Wednesday, October 26, 2005

Poland's crazy coalition? Dead!?

As reported by Gustav at Warsaw Station, the coalition between the wacky rightwing euro skeptic nuts in the Prawo i Sprawiedliwosc party and the western leaning Platforma Obywatelska reformers has apparently fallen apart. While Gustav indicates that this means that the situation has obviously gone from bad to worse, I, being the eternal optimist, think this is actually a good thing; let PiS fall on its face all by itself. This way PO will have the credibility to actually win outright during the next election, after what will surely be a governmental debacle for the next few years to come.

I also think we'll have a lot of funny moments involving the new Vice-Speaker Andrzej Lepper. How better to lose any credibility with voters then to put a joker like Lepper in a position of, at least implied, power. I always hate to bring up the bogeyman of politics, but I have to remind everyone of how everybody's favorite despotic madman, Adolf Hitler, came to power. Kurt von Schleicher wanted to be Chancellor of Germany, he looked at the Nazi party as a fringe group that could help him get his coveted position. "Schleicher hoped to attain a majority in the Reichstag by forming a so-called Querfront, meaning 'cross-front,' whereby he would unify Germany's fractious special interests around a non-parliamentary, authoritarian but participatory regime."1 We all know what happened next, yada, yada, yada. Clearly I don't think Lepper will be the next Hitler (I am aware of my hypocrisy with using Hitler in the political sphere, as is well documented here, and can be seen watching this clip from the Daily Show with Jon Stewart), but I think every politician should know that even though he thinks that he's smarter then the wacko he wants to take advantage of, he really might be opening a pandora's box by giving the wacko legitimacy.

1 comment:

Anonymous said...

You make a good point. PiS will undoubtedly make asses of themselves - just as the SLD did.
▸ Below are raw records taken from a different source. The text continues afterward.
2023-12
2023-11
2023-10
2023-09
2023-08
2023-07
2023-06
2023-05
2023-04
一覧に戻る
This way PO will have the credibility to actually win outright during the next election, after what will surely be a governmental debacle for the next few years to come.
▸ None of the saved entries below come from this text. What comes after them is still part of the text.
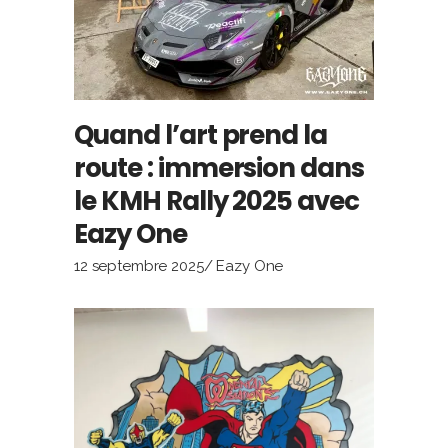
Quand l’art prend la
route : immersion dans
le KMH Rally 2025 avec
Eazy One
12 septembre 2025
Eazy One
The question is whether Poland can afford to fritter away the next few years. And if it does, will it have drifted so deep into backwardness that PO will have less of a chance of winning than this year?

Which brings up another question - PO should have had this election in the bag from the beginning - this was their time. If PO can't pick the fruit when it's ripe, are we right to place our trust in them?

he really might be opening a pandora's box by giving the wacko legitimacy.

If that ain't scary, I dunno what is.